Wednesday, 22 February 2017

Gallaudet and the English Connection.


The Deaf Culture in America took shape at Martha's Vineyard. In Martha's Vinyard 1 in 155 people were Deaf. In the town of Chilmark 1 in 25 individuals were Deaf. The village of Squibnocket 1 in 4 people were Deaf. The mainland had only 1 in approx. every 6000 people who were Deaf so there was a marked difference in the average of Deaf individuals on Martha's Vinyard. The reason for this was the intermarriage of individuals who carried genes for Deafness. 

As these individuals intermarried and had children, more and more Deaf children were born on the island. Because of all this, Martha's Vineyard Sign Language [MVSL] developed. It was used from the early 1800's to 1952.  The last native resident of Martha's Vinyard died in the 1950's.  Both Hearing and Deaf individuals in Martha's Vineyard chose to use Sign Language. Hearing people would sign even when there were no deaf people present: children signed behind a schoolteacher's back; adults signed to one another during church sermons; and farmers signed to their children across a wide field, where the spoken word would not carry. Deafness disappeared on the island when individuals with Deafness genes left the island to live on the mainland. 

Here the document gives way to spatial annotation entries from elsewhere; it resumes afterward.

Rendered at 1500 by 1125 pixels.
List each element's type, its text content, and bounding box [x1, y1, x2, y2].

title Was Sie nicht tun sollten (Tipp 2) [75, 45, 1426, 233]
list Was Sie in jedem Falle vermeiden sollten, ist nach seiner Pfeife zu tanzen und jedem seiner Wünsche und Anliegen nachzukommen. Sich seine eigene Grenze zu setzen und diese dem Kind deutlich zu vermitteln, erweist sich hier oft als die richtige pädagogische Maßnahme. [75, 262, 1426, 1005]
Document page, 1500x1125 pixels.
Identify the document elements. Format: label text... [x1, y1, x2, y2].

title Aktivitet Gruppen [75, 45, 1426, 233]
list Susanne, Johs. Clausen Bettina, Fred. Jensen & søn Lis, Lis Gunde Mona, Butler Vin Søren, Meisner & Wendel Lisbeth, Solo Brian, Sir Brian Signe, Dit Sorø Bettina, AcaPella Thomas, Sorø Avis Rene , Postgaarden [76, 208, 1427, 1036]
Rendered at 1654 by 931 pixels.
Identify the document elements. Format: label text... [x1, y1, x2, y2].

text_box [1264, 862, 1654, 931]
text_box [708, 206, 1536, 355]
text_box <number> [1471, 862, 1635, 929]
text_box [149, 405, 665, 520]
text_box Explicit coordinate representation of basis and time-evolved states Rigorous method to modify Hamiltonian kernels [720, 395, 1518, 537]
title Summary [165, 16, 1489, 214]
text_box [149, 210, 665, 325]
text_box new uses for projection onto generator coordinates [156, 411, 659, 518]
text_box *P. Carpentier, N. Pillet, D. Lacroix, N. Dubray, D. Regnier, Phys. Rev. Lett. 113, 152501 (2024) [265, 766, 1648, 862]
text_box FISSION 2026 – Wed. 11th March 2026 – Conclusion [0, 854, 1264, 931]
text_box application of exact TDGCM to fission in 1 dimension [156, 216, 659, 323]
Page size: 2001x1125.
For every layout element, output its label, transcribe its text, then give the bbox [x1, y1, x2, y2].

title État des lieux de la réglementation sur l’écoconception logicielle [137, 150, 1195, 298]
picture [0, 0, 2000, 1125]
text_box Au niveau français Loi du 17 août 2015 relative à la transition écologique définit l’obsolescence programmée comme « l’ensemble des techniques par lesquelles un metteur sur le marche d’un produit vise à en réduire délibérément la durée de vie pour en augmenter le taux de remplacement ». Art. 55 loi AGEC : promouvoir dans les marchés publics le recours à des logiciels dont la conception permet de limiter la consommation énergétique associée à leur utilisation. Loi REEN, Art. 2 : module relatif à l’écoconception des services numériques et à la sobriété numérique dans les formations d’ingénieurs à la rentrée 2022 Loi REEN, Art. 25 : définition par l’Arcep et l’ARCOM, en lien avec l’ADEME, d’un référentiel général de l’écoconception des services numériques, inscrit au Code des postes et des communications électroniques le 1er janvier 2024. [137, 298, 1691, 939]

Rev. Thomas Hopkins Gallaudet was sent to England to learn about Deaf education. While there, he met an Abee (French priest) named Roch-Ambroise Cucurron Sicard and two staff members Laurent Clerc and Jean Massieu. The Abbe was the director of the Institution Nationale des Sourds-Muets à Paris. The Abbe invited him back to Paris to learn about Deaf education first hand. He did so, and there was exposed to Old French Sign Language (OFSL). 

Gallaudet befriended Clerc and convinced him to head back to the United States in order to establish a school for the Deaf. The two men collected public and private funds throughout New England and were able to establish a school for the Deaf in Hartford, Conn. The American Asylum for Deaf-mutes was established in 1816. Today the school is called "The American School for the Deaf" or ASD.